### Data for this task:
- - -
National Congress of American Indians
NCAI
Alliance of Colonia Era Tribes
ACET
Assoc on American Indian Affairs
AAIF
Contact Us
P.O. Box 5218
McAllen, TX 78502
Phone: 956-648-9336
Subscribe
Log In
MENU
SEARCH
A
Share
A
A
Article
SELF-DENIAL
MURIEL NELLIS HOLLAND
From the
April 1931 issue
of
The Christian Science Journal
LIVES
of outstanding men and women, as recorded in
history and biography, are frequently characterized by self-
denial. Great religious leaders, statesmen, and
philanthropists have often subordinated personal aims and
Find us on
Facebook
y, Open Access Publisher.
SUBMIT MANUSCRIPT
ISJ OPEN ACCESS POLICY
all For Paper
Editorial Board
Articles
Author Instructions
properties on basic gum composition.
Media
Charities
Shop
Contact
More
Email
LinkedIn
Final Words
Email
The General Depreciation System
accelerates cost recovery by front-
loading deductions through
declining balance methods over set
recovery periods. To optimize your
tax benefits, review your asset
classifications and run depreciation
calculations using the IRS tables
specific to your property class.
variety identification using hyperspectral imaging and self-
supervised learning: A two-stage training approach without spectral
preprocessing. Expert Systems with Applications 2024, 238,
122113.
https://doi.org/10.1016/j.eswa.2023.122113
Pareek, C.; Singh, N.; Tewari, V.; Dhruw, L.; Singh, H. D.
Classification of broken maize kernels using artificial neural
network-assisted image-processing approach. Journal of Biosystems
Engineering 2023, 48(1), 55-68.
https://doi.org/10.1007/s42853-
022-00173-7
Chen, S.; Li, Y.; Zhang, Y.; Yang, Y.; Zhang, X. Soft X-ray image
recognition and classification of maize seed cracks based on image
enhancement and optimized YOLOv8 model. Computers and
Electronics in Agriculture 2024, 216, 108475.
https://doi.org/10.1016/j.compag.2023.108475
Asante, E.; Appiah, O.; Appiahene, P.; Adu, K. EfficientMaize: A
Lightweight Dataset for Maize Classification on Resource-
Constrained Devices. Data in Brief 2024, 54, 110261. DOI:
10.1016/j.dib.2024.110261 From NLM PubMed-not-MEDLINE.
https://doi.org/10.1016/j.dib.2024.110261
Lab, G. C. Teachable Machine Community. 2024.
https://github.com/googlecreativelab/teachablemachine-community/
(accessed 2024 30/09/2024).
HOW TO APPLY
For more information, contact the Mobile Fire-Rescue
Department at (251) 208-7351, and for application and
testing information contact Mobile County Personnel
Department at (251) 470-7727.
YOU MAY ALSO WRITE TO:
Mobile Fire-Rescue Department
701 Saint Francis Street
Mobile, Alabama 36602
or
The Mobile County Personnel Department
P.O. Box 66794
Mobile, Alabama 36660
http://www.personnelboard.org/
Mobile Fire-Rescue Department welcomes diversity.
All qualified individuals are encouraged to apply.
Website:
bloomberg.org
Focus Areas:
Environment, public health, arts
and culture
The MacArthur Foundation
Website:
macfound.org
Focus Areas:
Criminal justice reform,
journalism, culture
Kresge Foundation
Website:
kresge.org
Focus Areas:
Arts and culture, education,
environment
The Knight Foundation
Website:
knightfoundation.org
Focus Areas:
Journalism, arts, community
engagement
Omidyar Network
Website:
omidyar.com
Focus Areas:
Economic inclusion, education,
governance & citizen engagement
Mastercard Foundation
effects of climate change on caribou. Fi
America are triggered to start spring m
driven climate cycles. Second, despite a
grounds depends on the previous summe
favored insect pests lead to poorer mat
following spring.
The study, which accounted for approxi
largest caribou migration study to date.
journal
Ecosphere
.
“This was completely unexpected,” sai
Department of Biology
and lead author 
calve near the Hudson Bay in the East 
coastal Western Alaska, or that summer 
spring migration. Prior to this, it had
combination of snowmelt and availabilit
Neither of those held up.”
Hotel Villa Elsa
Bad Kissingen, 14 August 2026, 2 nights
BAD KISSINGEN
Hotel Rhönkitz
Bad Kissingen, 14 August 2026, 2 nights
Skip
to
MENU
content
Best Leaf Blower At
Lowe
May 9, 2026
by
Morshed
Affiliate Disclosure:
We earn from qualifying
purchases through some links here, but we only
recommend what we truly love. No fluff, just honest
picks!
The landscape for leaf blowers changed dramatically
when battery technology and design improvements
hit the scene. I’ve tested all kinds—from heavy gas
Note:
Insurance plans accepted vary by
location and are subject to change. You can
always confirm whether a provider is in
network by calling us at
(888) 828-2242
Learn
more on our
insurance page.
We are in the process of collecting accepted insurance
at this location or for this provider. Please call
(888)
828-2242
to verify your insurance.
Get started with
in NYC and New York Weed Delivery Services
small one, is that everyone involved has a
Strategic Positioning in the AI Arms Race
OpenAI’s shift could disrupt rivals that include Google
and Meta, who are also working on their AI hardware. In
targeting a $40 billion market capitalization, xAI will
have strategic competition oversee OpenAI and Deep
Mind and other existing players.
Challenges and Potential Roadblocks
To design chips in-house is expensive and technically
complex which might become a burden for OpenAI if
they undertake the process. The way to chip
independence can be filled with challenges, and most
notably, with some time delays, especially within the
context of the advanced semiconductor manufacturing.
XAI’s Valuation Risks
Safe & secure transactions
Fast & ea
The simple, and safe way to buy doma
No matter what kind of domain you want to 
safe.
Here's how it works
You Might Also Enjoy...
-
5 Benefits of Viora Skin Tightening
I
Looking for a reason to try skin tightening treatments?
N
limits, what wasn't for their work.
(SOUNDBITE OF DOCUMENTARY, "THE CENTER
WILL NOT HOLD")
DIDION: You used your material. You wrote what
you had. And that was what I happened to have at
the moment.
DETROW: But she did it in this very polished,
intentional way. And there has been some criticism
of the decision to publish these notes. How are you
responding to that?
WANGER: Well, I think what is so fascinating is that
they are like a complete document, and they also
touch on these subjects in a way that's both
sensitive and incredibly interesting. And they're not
- - -
### Task to complete:
Every line from the line containing "they are like" to the last line of the material above must be repeated exactly, and no other line.

### Solution:
they are like a complete document, and they also
touch on these subjects in a way that's both
sensitive and incredibly interesting. And they're not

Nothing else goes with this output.